■ **Problem details**: Extract the source text from each of the records below, repeating every line without any change.

Source text of formatted documents
++++++++++

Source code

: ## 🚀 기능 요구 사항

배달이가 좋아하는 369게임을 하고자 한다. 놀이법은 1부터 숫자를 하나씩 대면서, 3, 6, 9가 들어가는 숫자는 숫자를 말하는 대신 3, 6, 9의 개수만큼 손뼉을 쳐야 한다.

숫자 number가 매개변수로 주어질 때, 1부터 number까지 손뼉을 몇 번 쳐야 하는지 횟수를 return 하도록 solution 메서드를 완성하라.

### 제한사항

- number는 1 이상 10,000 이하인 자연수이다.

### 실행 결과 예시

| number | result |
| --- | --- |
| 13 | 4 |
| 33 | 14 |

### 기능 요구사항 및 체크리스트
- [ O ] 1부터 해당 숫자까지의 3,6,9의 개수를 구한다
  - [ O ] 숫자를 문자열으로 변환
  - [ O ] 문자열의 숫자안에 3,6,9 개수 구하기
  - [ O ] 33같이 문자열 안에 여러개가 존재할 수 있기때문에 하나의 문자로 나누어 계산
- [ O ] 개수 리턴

++++++++++

■ **Output of the task**:
Source code

: ## 🚀 기능 요구 사항

배달이가 좋아하는 369게임을 하고자 한다. 놀이법은 1부터 숫자를 하나씩 대면서, 3, 6, 9가 들어가는 숫자는 숫자를 말하는 대신 3, 6, 9의 개수만큼 손뼉을 쳐야 한다.

숫자 number가 매개변수로 주어질 때, 1부터 number까지 손뼉을 몇 번 쳐야 하는지 횟수를 return 하도록 solution 메서드를 완성하라.

### 제한사항

- number는 1 이상 10,000 이하인 자연수이다.

### 실행 결과 예시

| number | result |
| --- | --- |
| 13 | 4 |
| 33 | 14 |

### 기능 요구사항 및 체크리스트
- [ O ] 1부터 해당 숫자까지의 3,6,9의 개수를 구한다
  - [ O ] 숫자를 문자열으로 변환
  - [ O ] 문자열의 숫자안에 3,6,9 개수 구하기
  - [ O ] 33같이 문자열 안에 여러개가 존재할 수 있기때문에 하나의 문자로 나누어 계산
- [ O ] 개수 리턴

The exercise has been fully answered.